Andreea L Erciulescu, Jianzhu Li, Tom Krenzke, Machell Town
Westat, Maryland, United States.
Population Health Surveillance Branch, Division of Population Health, National Center for Chronic Disease Prevention and Health Promotion, Centers for Disease Control and Prevention, Georgia, United States.
Stat Methods Appt. 2022 Dec;33:1171-1191. doi: 10.1007/s10260-022-00678-7.

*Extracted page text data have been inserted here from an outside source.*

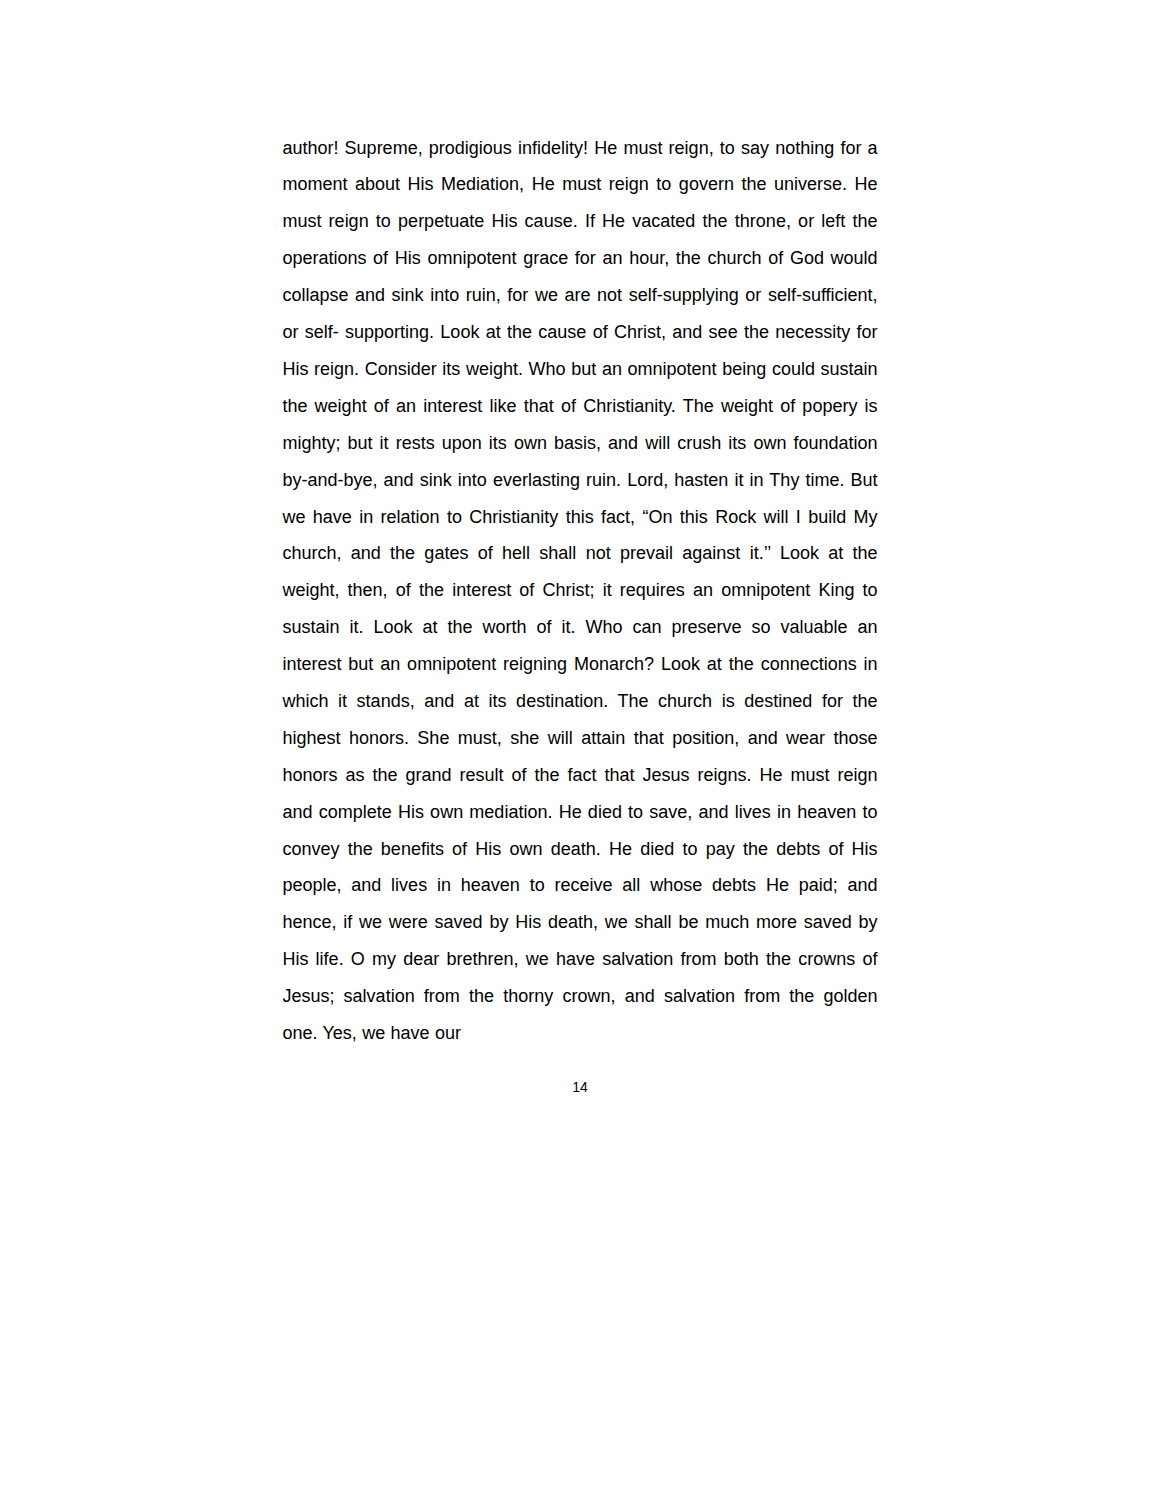author! Supreme, prodigious infidelity! He must reign, to say nothing for a moment about His Mediation, He must reign to govern the universe. He must reign to perpetuate His cause. If He vacated the throne, or left the operations of His omnipotent grace for an hour, the church of God would collapse and sink into ruin, for we are not self-supplying or self-sufficient, or self- supporting. Look at the cause of Christ, and see the necessity for His reign. Consider its weight. Who but an omnipotent being could sustain the weight of an interest like that of Christianity. The weight of popery is mighty; but it rests upon its own basis, and will crush its own foundation by-and-bye, and sink into everlasting ruin. Lord, hasten it in Thy time. But we have in relation to Christianity this fact, “On this Rock will I build My church, and the gates of hell shall not prevail against it.’’ Look at the weight, then, of the interest of Christ; it requires an omnipotent King to sustain it. Look at the worth of it. Who can preserve so valuable an interest but an omnipotent reigning Monarch? Look at the connections in which it stands, and at its destination. The church is destined for the highest honors. She must, she will attain that position, and wear those honors as the grand result of the fact that Jesus reigns. He must reign and complete His own mediation. He died to save, and lives in heaven to convey the benefits of His own death. He died to pay the debts of His people, and lives in heaven to receive all whose debts He paid; and hence, if we were saved by His death, we shall be much more saved by His life. O my dear brethren, we have salvation from both the crowns of Jesus; salvation from the thorny crown, and salvation from the golden one. Yes, we have our
14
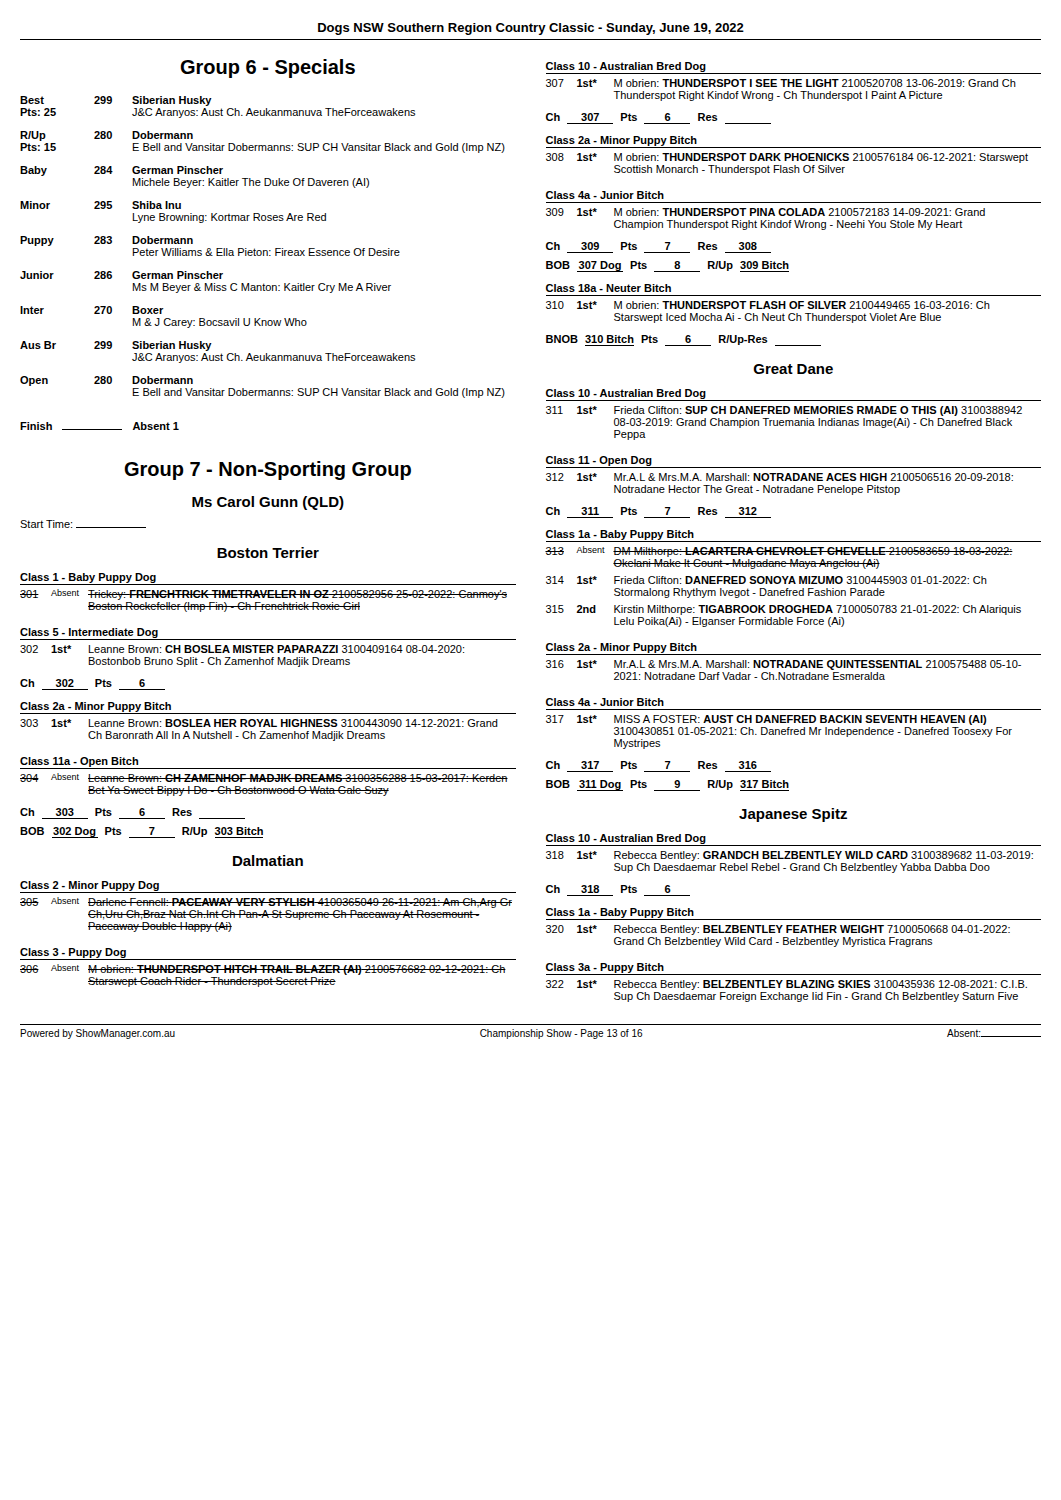Dogs NSW Southern Region Country Classic - Sunday, June 19, 2022
Group 6 - Specials
| Best Pts: 25 | 299 | Siberian Husky J&C Aranyos: Aust Ch. Aeukanmanuva TheForceawakens |
| R/Up Pts: 15 | 280 | Dobermann E Bell and Vansitar Dobermanns: SUP CH Vansitar Black and Gold (Imp NZ) |
| Baby | 284 | German Pinscher Michele Beyer: Kaitler The Duke Of Daveren (AI) |
| Minor | 295 | Shiba Inu Lyne Browning: Kortmar Roses Are Red |
| Puppy | 283 | Dobermann Peter Williams & Ella Pieton: Fireax Essence Of Desire |
| Junior | 286 | German Pinscher Ms M Beyer & Miss C Manton: Kaitler Cry Me A River |
| Inter | 270 | Boxer M & J Carey: Bocsavil U Know Who |
| Aus Br | 299 | Siberian Husky J&C Aranyos: Aust Ch. Aeukanmanuva TheForceawakens |
| Open | 280 | Dobermann E Bell and Vansitar Dobermanns: SUP CH Vansitar Black and Gold (Imp NZ) |
Finish Absent 1
Group 7 - Non-Sporting Group
Ms Carol Gunn (QLD)
Start Time:
Boston Terrier
Class 1 - Baby Puppy Dog
| 301 | Absent | Trickey: FRENCHTRICK TIMETRAVELER IN OZ 2100582956 25-02-2022: Canmoy's Boston Rockefeller (Imp Fin) - Ch Frenchtrick Roxie Girl |
Class 5 - Intermediate Dog
| 302 | 1st* | Leanne Brown: CH BOSLEA MISTER PAPARAZZI 3100409164 08-04-2020: Bostonbob Bruno Split - Ch Zamenhof Madjik Dreams |
Ch 302 Pts 6
Class 2a - Minor Puppy Bitch
| 303 | 1st* | Leanne Brown: BOSLEA HER ROYAL HIGHNESS 3100443090 14-12-2021: Grand Ch Baronrath All In A Nutshell - Ch Zamenhof Madjik Dreams |
Class 11a - Open Bitch
| 304 | Absent | Leanne Brown: CH ZAMENHOF MADJIK DREAMS 3100356288 15-03-2017: Kerden Bet Ya Sweet Bippy I Do - Ch Bostonwood O Wata Gale Suzy |
Ch 303 Pts 6 Res
BOB 302 Dog Pts 7 R/Up 303 Bitch
Dalmatian
Class 2 - Minor Puppy Dog
| 305 | Absent | Darlene Fennell: PACEAWAY VERY STYLISH 4100365049 26-11-2021: Am Ch,Arg Gr Ch,Uru Ch,Braz Nat Ch.Int Ch Pan-A St Supreme Ch Paceaway At Rosemount - Paceaway Double Happy (Ai) |
Class 3 - Puppy Dog
| 306 | Absent | M obrien: THUNDERSPOT HITCH TRAIL BLAZER (AI) 2100576682 02-12-2021: Ch Starswept Coach Rider - Thunderspot Secret Prize |
Class 10 - Australian Bred Dog
| 307 | 1st* | M obrien: THUNDERSPOT I SEE THE LIGHT 2100520708 13-06-2019: Grand Ch Thunderspot Right Kindof Wrong - Ch Thunderspot I Paint A Picture |
Ch 307 Pts 6 Res
Class 2a - Minor Puppy Bitch
| 308 | 1st* | M obrien: THUNDERSPOT DARK PHOENICKS 2100576184 06-12-2021: Starswept Scottish Monarch - Thunderspot Flash Of Silver |
Class 4a - Junior Bitch
| 309 | 1st* | M obrien: THUNDERSPOT PINA COLADA 2100572183 14-09-2021: Grand Champion Thunderspot Right Kindof Wrong - Neehi You Stole My Heart |
Ch 309 Pts 7 Res 308
BOB 307 Dog Pts 8 R/Up 309 Bitch
Class 18a - Neuter Bitch
| 310 | 1st* | M obrien: THUNDERSPOT FLASH OF SILVER 2100449465 16-03-2016: Ch Starswept Iced Mocha Ai - Ch Neut Ch Thunderspot Violet Are Blue |
BNOB 310 Bitch Pts 6 R/Up-Res
Great Dane
Class 10 - Australian Bred Dog
| 311 | 1st* | Frieda Clifton: SUP CH DANEFRED MEMORIES RMADE O THIS (AI) 3100388942 08-03-2019: Grand Champion Truemania Indianas Image(Ai) - Ch Danefred Black Peppa |
Class 11 - Open Dog
| 312 | 1st* | Mr.A.L & Mrs.M.A. Marshall: NOTRADANE ACES HIGH 2100506516 20-09-2018: Notradane Hector The Great - Notradane Penelope Pitstop |
Ch 311 Pts 7 Res 312
Class 1a - Baby Puppy Bitch
| 313 | Absent | DM Milthorpe: LACARTERA CHEVROLET CHEVELLE 2100583659 18-03-2022: Okelani Make It Count - Mulgadane Maya Angelou (Ai) |
| 314 | 1st* | Frieda Clifton: DANEFRED SONOYA MIZUMO 3100445903 01-01-2022: Ch Stormalong Rhythym Ivegot - Danefred Fashion Parade |
| 315 | 2nd | Kirstin Milthorpe: TIGABROOK DROGHEDA 7100050783 21-01-2022: Ch Alariquis Lelu Poika(Ai) - Elganser Formidable Force (Ai) |
Class 2a - Minor Puppy Bitch
| 316 | 1st* | Mr.A.L & Mrs.M.A. Marshall: NOTRADANE QUINTESSENTIAL 2100575488 05-10-2021: Notradane Darf Vadar - Ch.Notradane Esmeralda |
Class 4a - Junior Bitch
| 317 | 1st* | MISS A FOSTER: AUST CH DANEFRED BACKIN SEVENTH HEAVEN (AI) 3100430851 01-05-2021: Ch. Danefred Mr Independence - Danefred Toosexy For Mystripes |
Ch 317 Pts 7 Res 316
BOB 311 Dog Pts 9 R/Up 317 Bitch
Japanese Spitz
Class 10 - Australian Bred Dog
| 318 | 1st* | Rebecca Bentley: GRANDCH BELZBENTLEY WILD CARD 3100389682 11-03-2019: Sup Ch Daesdaemar Rebel Rebel - Grand Ch Belzbentley Yabba Dabba Doo |
Ch 318 Pts 6
Class 1a - Baby Puppy Bitch
| 320 | 1st* | Rebecca Bentley: BELZBENTLEY FEATHER WEIGHT 7100050668 04-01-2022: Grand Ch Belzbentley Wild Card - Belzbentley Myristica Fragrans |
Class 3a - Puppy Bitch
| 322 | 1st* | Rebecca Bentley: BELZBENTLEY BLAZING SKIES 3100435936 12-08-2021: C.I.B. Sup Ch Daesdaemar Foreign Exchange Iid Fin - Grand Ch Belzbentley Saturn Five |
Powered by ShowManager.com.au
Championship Show - Page 13 of 16
Absent:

The complexity of survey data and the availability of data from auxiliary sources motivate researchers to explore estimation methods that extend beyond traditional survey-based estimation. The U.S. Centers for Disease Control and Prevention's Behavioral Risk Factor Surveillance System (BRFSS) collects a wide range of health information, including whether respondents have a personal doctor. While the BRFSS focuses on state-level estimation, there is demand for county-level estimation of health indicators using BRFSS data. A hierarchical Bayes small area estimation model is developed to combine county-level BRFSS survey data with county-level data from auxiliary sources, while accounting for various sources of error and nested geographical levels. To mitigate extreme proportions and unstable survey variances, a transformation is applied to the survey data. Model-based county-level predictions are constructed for prevalence of having a personal doctor for all the counties in the U.S., including those where BRFSS survey data were not available. An evaluation study using only the counties with large BRFSS sample sizes to fit the model versus using all the counties with BRFSS data to fit the model is also presented.
调查数据的复杂性以及辅助数据源数据的可得性促使研究人员探索超越传统基于调查的估计方法。美国疾病控制与预防中心的行为风险因素监测系统(BRFSS)收集了广泛的健康信息,包括受访者是否有私人医生。虽然BRFSS专注于州级估计,但人们也需要使用BRFSS数据进行县级健康指标估计。开发了一种分层贝叶斯小区域估计模型,将县级BRFSS调查数据与辅助数据源的县级数据相结合,同时考虑各种误差来源和嵌套的地理层次。为了减轻极端比例和不稳定的调查方差,对调查数据进行了变换。为美国所有县构建了基于模型的县级有私人医生患病率预测,包括那些没有BRFSS调查数据的县。还展示了一项评估研究,该研究比较了仅使用BRFSS样本量大的县来拟合模型与使用所有有BRFSS数据的县来拟合模型的情况。